L’Aquila rinvia il ritiro: senza soldi pesca nella C

21 Agosto 2017

Serie A. I neroverdi in crisi economica, organizzativa e tecnica prendono tempo e cercano giovani nei campionati minori. La Gran Sasso aspetta solo Du Toit

L’AQUILA. Rinviato di una settimana l'inizio degli allenamenti. L’Aquila Rugby ha posticipato a lunedì prossimo l'avvio della preparazione al campionato di serie A, che inizierà il 1° ottobre.
Tanti sono ancora i nodi da scogliere per la società, dal punto di vista organizzativo, economico e tecnico. I tesserati che sono ancora disponibili vogliono garanzie su quanto promesso dalla società sul pagamento di almeno il 25 % delle vecchie spettanze, considerato che gli attuali soci devono accollarsi i debiti maturati fino alla passata stagione e il neo sindaco Pierluigi Biondi ha voluto un Comitato dei garanti, composto dall’avvocato Francesco Camerini, dal commercialista Luciano Cicone e dall'ex capitano Carlo Caione, che ha il compito di vigilare affinché le somme raccolte in questa fase siano investite per lo svolgimento della stagione sportiva 2017/2018, con l’Ance che ha manifestato la massima disponibilità a farsi promotrice di un’azione di “sensibilizzazione” verso i suoi associati affinché vi sia il maggior coinvolgimento possibile di imprenditori. Dal punto di vista tecnico sarà un organico da rifondare. Colorno ha ufficializzato l’arrivo dell’oramai ex apertura/estremo classe ’97 Francesco Cozzi, la scorsa stagione in prestito dal IV Circolo Benevento. Con lui giocherà anche il pilone aquilano Guido Romano, cresciuto nella Polisportiva L'Aquila, che ha militato anche nell’Accademia Zonale di Roma e nell’Accademia Nazionale Fir, con presenze anche nelle nazionali Under 17 e 18. Anche il centro classe ’96 Antonio Laperuta, di proprietà dell'Afragola, ha comunicato, anche per ragioni lavorative, di aver scelto la proposta di Biella in serie B. Stanno per decidere di scendere di categoria anche il centro Giorgio Erbolini, corteggiato dal Pesaro, e l'esperta terza linea classe ’84 Carlo Cerasoli, che potrebbe giocare a Paganica.

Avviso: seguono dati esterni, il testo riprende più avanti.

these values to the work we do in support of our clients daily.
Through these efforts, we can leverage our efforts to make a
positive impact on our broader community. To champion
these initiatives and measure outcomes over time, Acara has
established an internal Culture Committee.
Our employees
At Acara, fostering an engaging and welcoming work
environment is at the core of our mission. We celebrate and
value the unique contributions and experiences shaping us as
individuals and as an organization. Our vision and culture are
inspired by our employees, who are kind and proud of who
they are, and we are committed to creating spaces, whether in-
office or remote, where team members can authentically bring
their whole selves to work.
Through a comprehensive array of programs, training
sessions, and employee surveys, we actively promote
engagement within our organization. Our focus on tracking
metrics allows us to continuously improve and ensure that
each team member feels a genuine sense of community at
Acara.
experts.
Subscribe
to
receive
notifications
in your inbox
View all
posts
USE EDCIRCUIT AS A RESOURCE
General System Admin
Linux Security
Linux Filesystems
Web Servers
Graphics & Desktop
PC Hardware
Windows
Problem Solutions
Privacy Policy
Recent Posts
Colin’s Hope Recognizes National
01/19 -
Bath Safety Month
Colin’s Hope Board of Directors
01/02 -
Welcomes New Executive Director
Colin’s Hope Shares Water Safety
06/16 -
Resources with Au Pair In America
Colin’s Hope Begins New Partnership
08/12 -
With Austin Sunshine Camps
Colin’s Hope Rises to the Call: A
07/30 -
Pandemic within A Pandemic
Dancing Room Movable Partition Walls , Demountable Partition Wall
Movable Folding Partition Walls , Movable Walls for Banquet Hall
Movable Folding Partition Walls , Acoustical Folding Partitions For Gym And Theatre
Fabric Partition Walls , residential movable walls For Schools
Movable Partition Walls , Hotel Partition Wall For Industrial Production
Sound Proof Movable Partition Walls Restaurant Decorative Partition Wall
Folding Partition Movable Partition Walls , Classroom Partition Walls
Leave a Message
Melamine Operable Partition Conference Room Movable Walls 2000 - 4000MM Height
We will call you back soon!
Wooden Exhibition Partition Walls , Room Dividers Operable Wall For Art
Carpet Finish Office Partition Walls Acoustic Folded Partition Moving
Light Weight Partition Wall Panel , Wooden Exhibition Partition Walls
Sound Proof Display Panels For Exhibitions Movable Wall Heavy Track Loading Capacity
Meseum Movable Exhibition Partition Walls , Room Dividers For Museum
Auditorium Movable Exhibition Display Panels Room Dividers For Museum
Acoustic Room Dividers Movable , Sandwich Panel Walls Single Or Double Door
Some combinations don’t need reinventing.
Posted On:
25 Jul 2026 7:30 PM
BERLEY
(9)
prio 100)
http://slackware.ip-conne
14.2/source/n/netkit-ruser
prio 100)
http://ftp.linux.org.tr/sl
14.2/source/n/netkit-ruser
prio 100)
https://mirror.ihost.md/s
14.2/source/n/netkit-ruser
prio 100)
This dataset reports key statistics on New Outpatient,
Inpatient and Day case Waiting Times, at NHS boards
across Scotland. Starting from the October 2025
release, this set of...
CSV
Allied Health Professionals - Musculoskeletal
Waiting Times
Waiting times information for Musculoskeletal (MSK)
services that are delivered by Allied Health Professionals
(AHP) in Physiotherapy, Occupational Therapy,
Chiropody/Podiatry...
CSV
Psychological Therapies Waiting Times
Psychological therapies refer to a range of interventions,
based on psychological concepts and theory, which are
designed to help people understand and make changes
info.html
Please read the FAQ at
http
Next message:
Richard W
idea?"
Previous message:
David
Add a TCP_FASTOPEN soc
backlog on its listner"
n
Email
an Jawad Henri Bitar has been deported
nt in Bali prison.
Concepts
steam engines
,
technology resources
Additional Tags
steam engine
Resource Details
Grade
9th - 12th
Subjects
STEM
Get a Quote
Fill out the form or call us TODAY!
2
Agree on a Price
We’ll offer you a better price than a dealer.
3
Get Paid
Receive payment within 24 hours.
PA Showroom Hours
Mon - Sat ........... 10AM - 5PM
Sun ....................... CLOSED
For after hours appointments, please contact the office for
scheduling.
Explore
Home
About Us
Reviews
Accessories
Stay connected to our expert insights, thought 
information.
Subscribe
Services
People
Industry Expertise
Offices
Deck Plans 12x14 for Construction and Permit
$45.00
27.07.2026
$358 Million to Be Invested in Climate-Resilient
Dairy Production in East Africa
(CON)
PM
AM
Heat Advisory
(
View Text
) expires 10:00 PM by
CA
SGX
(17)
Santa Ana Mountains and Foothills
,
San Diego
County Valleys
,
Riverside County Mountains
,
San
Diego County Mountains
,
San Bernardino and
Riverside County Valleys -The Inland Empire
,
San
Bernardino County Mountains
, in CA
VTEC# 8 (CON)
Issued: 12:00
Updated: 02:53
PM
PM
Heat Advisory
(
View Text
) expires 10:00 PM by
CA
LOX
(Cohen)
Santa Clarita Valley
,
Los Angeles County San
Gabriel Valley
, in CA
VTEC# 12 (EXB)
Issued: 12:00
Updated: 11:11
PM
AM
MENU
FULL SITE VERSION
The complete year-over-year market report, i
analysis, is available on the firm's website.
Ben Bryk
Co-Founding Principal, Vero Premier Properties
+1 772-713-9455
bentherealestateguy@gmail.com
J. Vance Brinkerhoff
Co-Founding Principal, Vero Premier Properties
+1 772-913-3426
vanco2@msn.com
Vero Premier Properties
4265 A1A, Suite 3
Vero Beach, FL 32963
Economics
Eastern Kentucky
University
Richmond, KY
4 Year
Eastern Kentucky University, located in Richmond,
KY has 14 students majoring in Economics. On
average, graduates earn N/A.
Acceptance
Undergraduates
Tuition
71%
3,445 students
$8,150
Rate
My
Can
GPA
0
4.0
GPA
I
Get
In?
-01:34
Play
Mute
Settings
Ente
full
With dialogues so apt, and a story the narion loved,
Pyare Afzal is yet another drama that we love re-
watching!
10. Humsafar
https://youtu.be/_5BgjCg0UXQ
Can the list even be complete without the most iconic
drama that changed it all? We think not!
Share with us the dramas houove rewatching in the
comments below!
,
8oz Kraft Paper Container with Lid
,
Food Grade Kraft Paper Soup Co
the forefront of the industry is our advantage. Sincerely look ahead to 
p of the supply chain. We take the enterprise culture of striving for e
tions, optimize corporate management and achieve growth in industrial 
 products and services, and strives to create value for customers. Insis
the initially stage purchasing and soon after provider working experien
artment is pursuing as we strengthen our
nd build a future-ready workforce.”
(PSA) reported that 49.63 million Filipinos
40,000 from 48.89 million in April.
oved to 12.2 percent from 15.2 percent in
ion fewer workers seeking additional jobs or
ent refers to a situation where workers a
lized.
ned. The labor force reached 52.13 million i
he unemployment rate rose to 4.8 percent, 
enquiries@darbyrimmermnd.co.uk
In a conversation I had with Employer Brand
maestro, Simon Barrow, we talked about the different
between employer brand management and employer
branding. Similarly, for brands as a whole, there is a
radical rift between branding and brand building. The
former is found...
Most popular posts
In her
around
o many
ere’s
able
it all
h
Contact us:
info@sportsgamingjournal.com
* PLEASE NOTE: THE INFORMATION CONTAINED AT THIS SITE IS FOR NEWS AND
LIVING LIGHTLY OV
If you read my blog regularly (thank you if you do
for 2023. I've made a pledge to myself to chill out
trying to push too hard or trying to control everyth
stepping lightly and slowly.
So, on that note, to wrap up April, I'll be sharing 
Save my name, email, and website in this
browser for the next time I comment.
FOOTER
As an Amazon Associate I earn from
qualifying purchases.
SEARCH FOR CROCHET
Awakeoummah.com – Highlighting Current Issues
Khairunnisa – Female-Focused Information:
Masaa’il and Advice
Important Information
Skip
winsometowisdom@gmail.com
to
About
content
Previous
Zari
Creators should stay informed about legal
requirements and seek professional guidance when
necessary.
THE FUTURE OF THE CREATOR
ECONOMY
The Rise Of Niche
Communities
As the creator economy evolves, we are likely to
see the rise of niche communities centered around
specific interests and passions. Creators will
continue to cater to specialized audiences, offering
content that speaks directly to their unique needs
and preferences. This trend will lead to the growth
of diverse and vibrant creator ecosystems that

Sarà difficile trattenere l’apertura Filippo Di Marco, impegnato fino a venerdì 25 agosto sui campi della Cittadella del rugby di Moletolo con la nazionale Under 20 per un stage congiunto con i pari età irlandesi del Leinster. Per ricostruire la rosa sarebbero stati contattati alcuni giovani e atleti delle formazioni di serie C del territorio. Si prospetta quindi una stagione di sofferenza, nel girone 4 insieme a Gran Sasso, Primavera, Cus Perugia, Prato Sesto e Benevento, salvata però in partenza dalla riforma dei campionati che non prevede retrocessioni per la serie A, con due promozioni in Eccellenza.
Clima più sereno nella Gran Sasso. Stasera a Villa Sant’Angelo riprendono gli allenamenti dopo la pausa di Ferragosto. Il sudafricano Jesse Du Toit raggiungerà domani i compagni, mentre Marco Di Tillio, dopo aver vestito la maglia grigiorossa, torna come dirigente e insieme a Tullio de Rubeis, Filippo Petrocco, Giuseppe Eusani e Marcello Gioberti va ad allungare la schiera di ex giocatori che continuano a sostenere la squadra in maniera diretta. «Sono contento di rientrare nel gruppo», afferma Di Tillio, utility back negli anni d’oro dal 2010 al 2014, «questa volta come accompagnatore di una squadra a me molto vicina, con la quale ho trascorso bellissime stagioni da giocatore».
Nella prima fase della Women’s Rugby World Cup le azzurre allenate dal tecnico aquilano Andrea Di Giandomenico sono state battute 24-12 all’esordio dagli Usa, 56-13 contro l’Inghilterra e 22-8 all’Ucd Bowl di Dublino con la Spagna. Domani il Giappone.